Он печально качает головой, добавляет еще два печенья, затем выхватывает свой напиток у меня из рук, игнорируя мой вопрос, когда мы выходим из кухни.
Как только мы преодолеваем небольшое расстояние до гостиной, раздается громкое приветствие, и комната взрывается смехом.
— Наконец-то у нас есть первый! — кричит неразборчивый мужской голос из какого-то угла комнаты.
— Целуйся! Ты под омелой, так что ты должна поцеловаться! — говорит девушка, похожая на мини-Отиса. Моника, я, полагаю.
Мы с Джеймсом поднимаем глаза, чтобы подтвердить это восклицание. Я внутренне вздыхаю — серьезно, кто, черт возьми, развешивает рождественские украшения в такую рань? — но не испытываю угрызений совести. Джеймс уже наклоняется, чтобы поцеловать меня, когда я поворачиваюсь к нему лицом.

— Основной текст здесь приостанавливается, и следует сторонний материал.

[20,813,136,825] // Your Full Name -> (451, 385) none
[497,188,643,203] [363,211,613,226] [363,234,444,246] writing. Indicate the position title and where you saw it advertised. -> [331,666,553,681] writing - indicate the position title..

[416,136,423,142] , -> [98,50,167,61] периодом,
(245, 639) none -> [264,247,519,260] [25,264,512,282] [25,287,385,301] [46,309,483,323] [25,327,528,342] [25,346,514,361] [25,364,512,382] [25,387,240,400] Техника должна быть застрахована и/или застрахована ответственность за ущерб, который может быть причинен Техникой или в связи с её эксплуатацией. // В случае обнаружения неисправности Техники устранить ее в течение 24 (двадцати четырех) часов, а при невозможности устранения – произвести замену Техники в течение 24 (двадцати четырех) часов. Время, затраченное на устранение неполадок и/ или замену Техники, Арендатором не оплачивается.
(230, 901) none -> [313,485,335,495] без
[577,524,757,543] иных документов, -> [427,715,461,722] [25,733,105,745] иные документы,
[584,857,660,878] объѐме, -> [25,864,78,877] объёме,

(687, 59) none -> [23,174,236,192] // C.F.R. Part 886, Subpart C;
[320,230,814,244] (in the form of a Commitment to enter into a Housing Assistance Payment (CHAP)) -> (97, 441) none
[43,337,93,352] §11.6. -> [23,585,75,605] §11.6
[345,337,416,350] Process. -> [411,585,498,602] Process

Это коротко и дружелюбно.
Забавно, что этот поцелуй не пробуждает во мне страсти, а лишь напоминает мне о том, как ощущаются мои поцелуи с Отисом. Дело не в том, что целоваться с Джеймсом неприятно, но целоваться с Отисом страстно.
Когда мы отрываемся друг от друга, мы останавливаемся, чтобы улыбнуться, друг другу, и уверенность в его глазах, которая говорит мне, что он рад, что я все еще в его жизни, заставляет мою грудь вздохнуть с облегчением. Я отвечаю взаимностью на его взгляд, прежде чем повернуться, чтобы осмотреть комнату. Большинство из них насмехаются, улюлюкают и подмигивают.